DUE DILIGENCE FOR DUE PROCESS AFTER DUSKY: THE “DARK FIGURE” OF THE INCOMPETENT AND NOT RESTORABLE DEFENDANT
It has been just over 60 years since the U.S. Supreme Court established the modern legal standard for competency in Dusky v. United States (1960). While there have been challenges and slight revisions to this landmark case, the standard retains its precedental value. Research is accumulating that analyzes not only the standard itself, but the methods that are used to meet the standard. This dissertation contributes to the current literature by assessing: (1) the history of competency decisions at the federal level (2) the current state of competency evaluations and competency restoration that guide the determination of competence to stand trial (CST); and (3) the ability of the competency process to provide proper due process for those deemed incompetent and not restorable. The purpose of this dissertation is to provide a legal discussion on whether current competency evaluation and the competency restoration process provide the proper due process for an incompetent defendant to stand trial.

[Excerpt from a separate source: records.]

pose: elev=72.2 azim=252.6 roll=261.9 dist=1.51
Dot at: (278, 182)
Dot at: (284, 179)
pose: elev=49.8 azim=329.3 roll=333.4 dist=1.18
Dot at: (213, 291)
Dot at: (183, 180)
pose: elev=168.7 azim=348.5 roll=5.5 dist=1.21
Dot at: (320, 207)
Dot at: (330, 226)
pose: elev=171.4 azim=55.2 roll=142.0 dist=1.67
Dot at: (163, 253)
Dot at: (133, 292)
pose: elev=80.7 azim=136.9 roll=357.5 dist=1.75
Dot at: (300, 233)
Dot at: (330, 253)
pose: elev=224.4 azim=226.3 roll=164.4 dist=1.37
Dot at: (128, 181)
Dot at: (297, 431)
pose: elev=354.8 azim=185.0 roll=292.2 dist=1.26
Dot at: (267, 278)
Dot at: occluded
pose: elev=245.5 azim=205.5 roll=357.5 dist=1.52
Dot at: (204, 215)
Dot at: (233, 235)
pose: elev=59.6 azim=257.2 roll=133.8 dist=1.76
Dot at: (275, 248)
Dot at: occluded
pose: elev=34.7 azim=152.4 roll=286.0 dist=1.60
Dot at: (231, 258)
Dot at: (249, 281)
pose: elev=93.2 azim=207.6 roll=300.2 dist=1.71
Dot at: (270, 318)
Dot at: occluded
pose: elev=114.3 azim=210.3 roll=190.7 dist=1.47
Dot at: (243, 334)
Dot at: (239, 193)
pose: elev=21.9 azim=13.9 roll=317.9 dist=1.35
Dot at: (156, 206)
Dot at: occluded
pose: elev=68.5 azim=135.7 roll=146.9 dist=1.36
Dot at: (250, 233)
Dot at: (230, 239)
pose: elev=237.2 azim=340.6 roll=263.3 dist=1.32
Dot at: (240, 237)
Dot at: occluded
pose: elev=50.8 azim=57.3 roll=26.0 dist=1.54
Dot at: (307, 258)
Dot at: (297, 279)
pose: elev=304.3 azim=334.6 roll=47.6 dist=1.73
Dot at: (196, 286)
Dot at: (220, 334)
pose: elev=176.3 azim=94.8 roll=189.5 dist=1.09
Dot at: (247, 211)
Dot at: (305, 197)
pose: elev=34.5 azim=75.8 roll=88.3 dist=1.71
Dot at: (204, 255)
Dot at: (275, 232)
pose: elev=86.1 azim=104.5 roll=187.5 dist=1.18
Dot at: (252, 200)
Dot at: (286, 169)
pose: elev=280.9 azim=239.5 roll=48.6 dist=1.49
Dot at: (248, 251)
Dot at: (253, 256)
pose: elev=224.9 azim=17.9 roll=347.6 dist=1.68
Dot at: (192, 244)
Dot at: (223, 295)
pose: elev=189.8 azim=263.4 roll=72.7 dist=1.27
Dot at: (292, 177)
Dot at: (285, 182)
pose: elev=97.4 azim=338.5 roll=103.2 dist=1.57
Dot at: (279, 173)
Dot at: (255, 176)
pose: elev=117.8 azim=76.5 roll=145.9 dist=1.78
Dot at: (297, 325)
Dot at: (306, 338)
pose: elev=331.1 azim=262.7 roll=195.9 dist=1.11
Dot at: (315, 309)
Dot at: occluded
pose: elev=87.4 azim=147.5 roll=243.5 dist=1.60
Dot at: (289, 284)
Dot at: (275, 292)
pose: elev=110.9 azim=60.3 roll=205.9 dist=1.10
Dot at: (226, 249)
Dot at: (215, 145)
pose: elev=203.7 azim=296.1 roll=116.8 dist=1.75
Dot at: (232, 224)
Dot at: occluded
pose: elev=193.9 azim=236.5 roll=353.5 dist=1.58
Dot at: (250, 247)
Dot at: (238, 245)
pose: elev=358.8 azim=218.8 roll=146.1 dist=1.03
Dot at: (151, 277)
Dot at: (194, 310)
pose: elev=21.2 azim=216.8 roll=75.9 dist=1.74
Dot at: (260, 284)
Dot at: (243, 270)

This dissertation uses a qualitative, inductive, doctrinal methodology to analyze United States Federal District Court lawsuits in the Southern District of Texas brought by offenders on competency issues, largely petitioning for federal habeas corpus relief under 28 U.S.C. § 2254 and 28 U.S.C. § 2235, claiming violations of their Fifth and/or Fourteenth Amendment right guaranteeing due process of law.
Results of the case review show most petitions challenging competency are denied by the U.S. District Court. Also of note is that the specific sliver of the population this dissertation speaks about (incompetent to stand trial and non-restorable) is seemingly never discussed at the federal level. Future studies should assess whether the issue of un-restorability is addressed at a different judicial level, or if there are no challenges brought by a population that is relatively small, but also a population that may be most susceptible to having their due process rights violated.